7. Never pitch an idea to a Vice-President
With rare exceptions, he/she has no real power, and will explain your idea badly to someone who has. (Or steal it, leaving you out.) People who have power in Ameri-TV are called: Presidents, Heads of, Controllers of, Executive Editors or Editors-In-Chief. They are seldom female, though Vice-Presidents increasingly are. In fact, every American TV executive of any stature is called a Vice-President. It is the next step up from janitor.
8. Anticipate the game
Moguls in both countries long ago lost the ability to concentrate. Minds have been blown by trying to process too many electronic data-sources at once. They are now as skittish as viewers, distracted and erratic. Yank-exec is most flamboyant in his looniness. He will:
(a) keep you waiting in an outer office for at least 45 minutes to prove how busy and butch he is. You will wait for a period of time inversely proportionate to his relative importance and security within the organization. A schlep on his way out will make you drum your heels for at least two hours.

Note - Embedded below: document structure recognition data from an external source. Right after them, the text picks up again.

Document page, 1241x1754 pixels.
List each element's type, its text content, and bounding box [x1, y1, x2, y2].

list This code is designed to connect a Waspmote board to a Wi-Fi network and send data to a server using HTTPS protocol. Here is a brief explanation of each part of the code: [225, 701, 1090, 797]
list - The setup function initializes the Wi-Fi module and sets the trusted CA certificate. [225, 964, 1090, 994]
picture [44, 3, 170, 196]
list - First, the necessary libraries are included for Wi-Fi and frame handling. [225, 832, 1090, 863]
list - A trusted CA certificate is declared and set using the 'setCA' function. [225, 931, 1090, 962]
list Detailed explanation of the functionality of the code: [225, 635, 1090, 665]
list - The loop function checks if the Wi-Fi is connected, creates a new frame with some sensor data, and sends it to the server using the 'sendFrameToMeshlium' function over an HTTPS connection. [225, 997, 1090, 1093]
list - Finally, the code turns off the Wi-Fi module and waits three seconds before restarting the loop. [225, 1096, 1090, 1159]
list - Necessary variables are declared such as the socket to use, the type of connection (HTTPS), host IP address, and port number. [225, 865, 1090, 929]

(b) wear a baseball cap backwards on his head for the duration of your meeting. Every so often, a colleague will stick his head through the door and yell, ‘here, Don – catch!’ At this point, Don will playfully snatch a football or baseball from the air, and lose the thread of his conversation with you. Moguls love distractions, which disguise their impaired ability to think. Furthermore, if you are sufficiently off-balance, you will not be able to remember the gist of your discussions when it comes to the lawsuit.
(c) continue to take telephone calls all during your meeting, interrupting your pitch 3 or 4 times for long periods. If no one calls him, he will call out to see how his second wife, or 14-year-old daughter by a first marriage, got on with her psychiatrist. By the end of the meeting, you will want to grab him by the ears and shake him in order to make him listen. It will do no good. His damaged circuits are on permanent overload. Once you part company and leave, he will forget your name and never return your phone calls. This is not a personal slight, since moguls are genetically incapable of returning phone calls. (Anyway – if he never speaks to you again, he’s freer to pinch your ideas). When you finally manage to get through to the office, his secretary will tell you that ‘Don’ has been replaced, and transferred to Atlanta.